July 19, 2010

Home again in Gilman Hall

Faculty, staff return to renovated building after two-plus-year absence

If these Gilman walls could talk, they would have said, “Welcome home.”

After more than two years away, the School of Arts and Sciences’ humanities faculty moved back into the extensively renovated Gilman Hall earlier this month. The building was re-populated from the top down, starting with the Department of German and Romance Languages and Literatures and ending with the Writing Seminars and the English Department.

Photos by Will Kirk/Homewoodphoto.jhu.edu

A moving service relocated computers, furniture, filing cabinets, office machines and other items for the nearly 200 faculty, staff and graduate students over a nine-day period. Eager to set up shop, dozens of faculty arrived during the move to unpack books, fill desk drawers and tack up personal mementos.

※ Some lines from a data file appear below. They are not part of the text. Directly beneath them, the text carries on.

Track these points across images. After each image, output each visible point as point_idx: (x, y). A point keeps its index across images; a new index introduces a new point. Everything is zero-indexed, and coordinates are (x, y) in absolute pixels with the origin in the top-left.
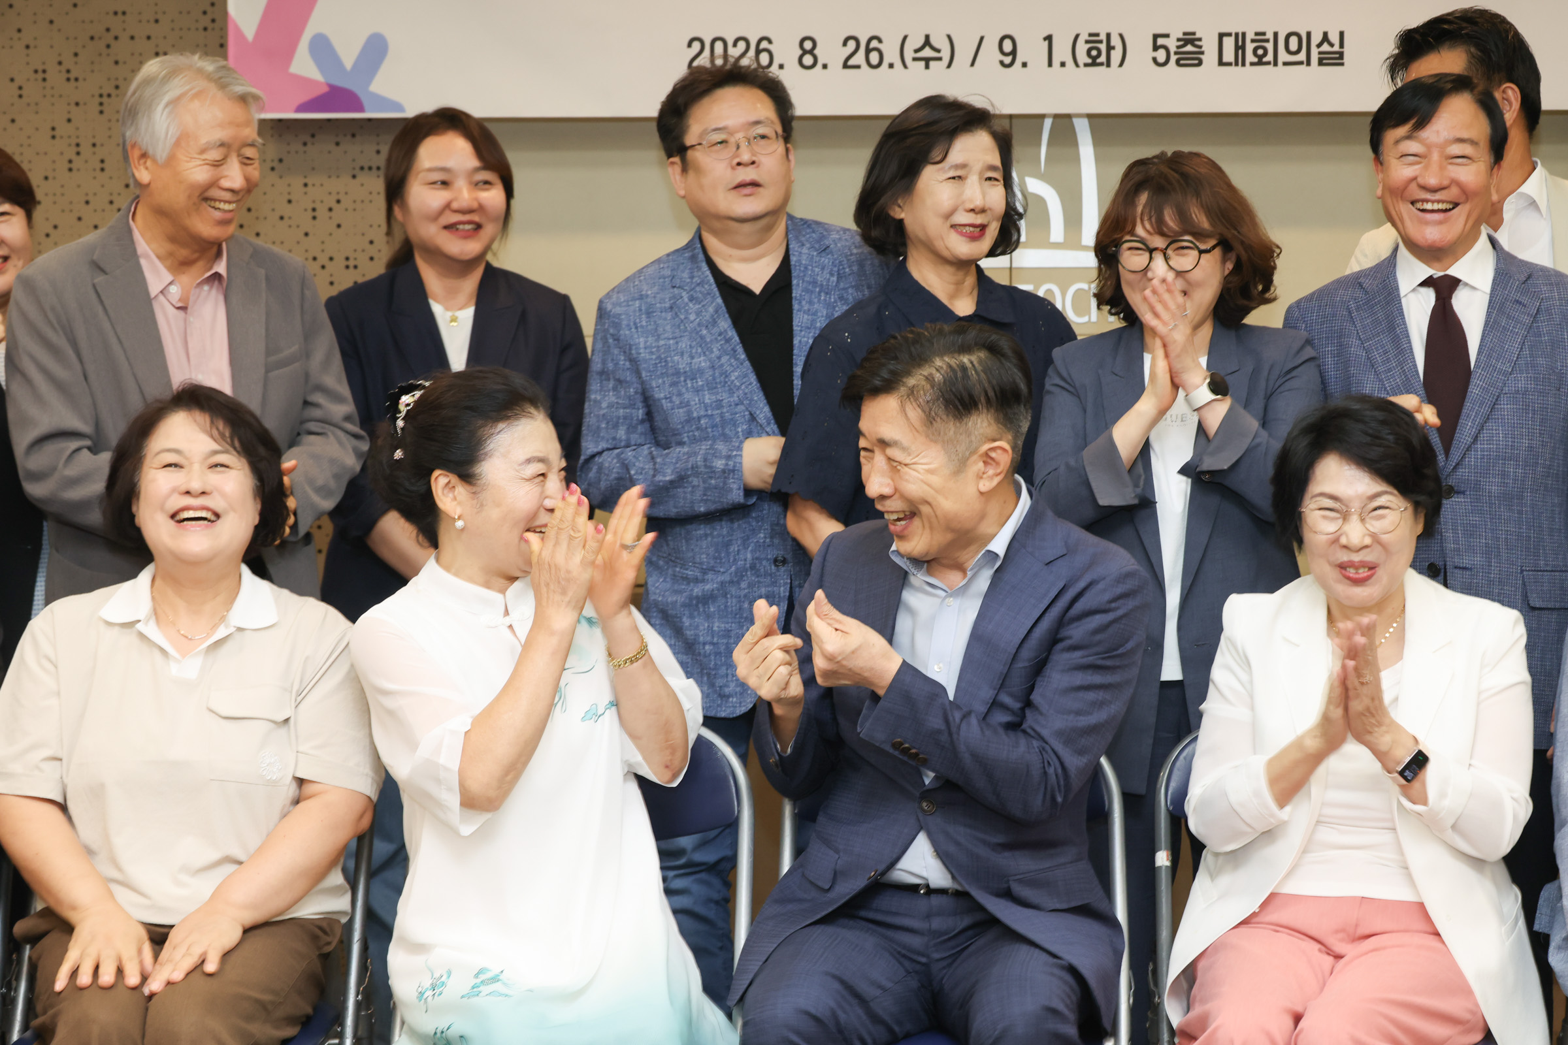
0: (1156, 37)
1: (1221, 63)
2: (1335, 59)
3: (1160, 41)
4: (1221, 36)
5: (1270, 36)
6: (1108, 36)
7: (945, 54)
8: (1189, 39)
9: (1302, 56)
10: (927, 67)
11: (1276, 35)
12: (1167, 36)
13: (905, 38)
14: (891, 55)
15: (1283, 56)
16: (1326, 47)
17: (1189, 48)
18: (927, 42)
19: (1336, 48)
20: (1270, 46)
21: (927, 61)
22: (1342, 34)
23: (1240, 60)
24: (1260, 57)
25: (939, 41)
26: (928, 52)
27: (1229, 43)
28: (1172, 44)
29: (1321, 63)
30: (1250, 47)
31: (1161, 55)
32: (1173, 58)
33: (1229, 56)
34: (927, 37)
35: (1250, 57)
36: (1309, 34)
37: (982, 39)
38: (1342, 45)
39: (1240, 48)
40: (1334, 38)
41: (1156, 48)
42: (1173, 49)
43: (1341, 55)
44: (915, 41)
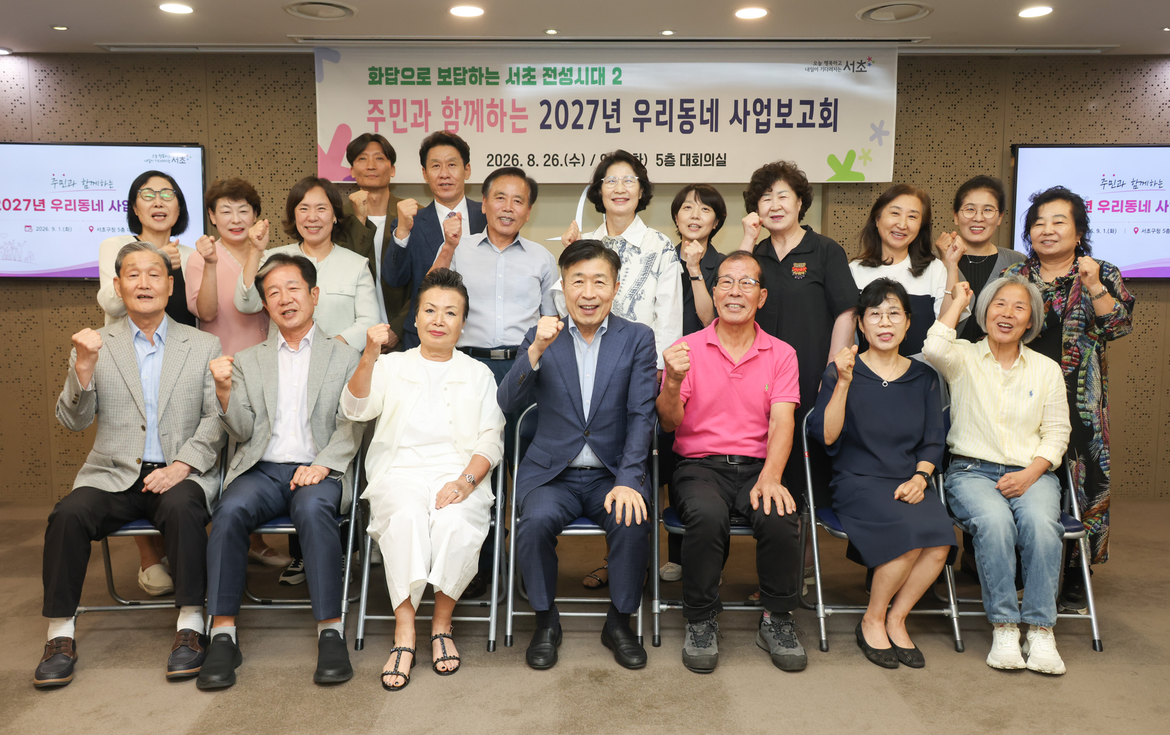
0: (658, 155)
1: (681, 165)
2: (722, 163)
3: (659, 157)
4: (681, 155)
5: (699, 155)
6: (641, 154)
7: (581, 161)
8: (670, 156)
9: (711, 163)
10: (575, 166)
11: (701, 154)
12: (662, 155)
13: (567, 155)
14: (562, 161)
15: (704, 162)
16: (719, 159)
17: (670, 159)
18: (575, 157)
19: (723, 160)
20: (699, 159)
21: (575, 163)
22: (725, 154)
23: (688, 164)
24: (696, 163)
25: (579, 156)
26: (575, 160)
27: (684, 157)
28: (664, 158)
29: (717, 165)
30: (692, 159)
31: (660, 162)
32: (664, 163)
33: (684, 162)
34: (575, 154)
35: (692, 163)
36: (713, 154)
37: (595, 155)
38: (725, 159)
39: (688, 159)
40: (722, 156)
41: (658, 159)
42: (664, 160)
43: (725, 162)
44: (570, 156)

Wilda Anderson, a professor of French literature, was one of the first back. By late Thursday, July 8, Anderson’s bookshelves were nearly filled with works from Sherlock Holmes to contemporary science fiction.

Anderson described the building as “beautiful” and was happy to have a Gilman office again. She and most other faculty had been relocated during the renovation to Dell House, a university-owned high-rise on the corner of North Charles and 29th streets.

Matthew Roller, chair of the Classics Department, said he hardly recognized Gilman Hall.

“In a sense, it’s quite disorienting,” Roller said. “There are new rooms, new spaces. The whole interior is so utterly transformed. It’s lovely, and it really is like a completely new building.”

Roller has a corner office on the 100-level floor. He said he enjoys his new space but quickly realized he would not have nearly enough books to fill the steel bookshelves that reached to the high ceiling.

“In my old office, I had extensive oak bookcases that were filled with books that belonged to the department, many useless ones left behind by professors,” he said. “I never really had space for my own books. It’s liberating to have this blank space, but it’s going to be a challenge to make use of those higher shelves. We’re all puzzling over that [laughs].”

Roller and others said they look forward to all the faculty returning from summer vacations so that the department members will all be together again.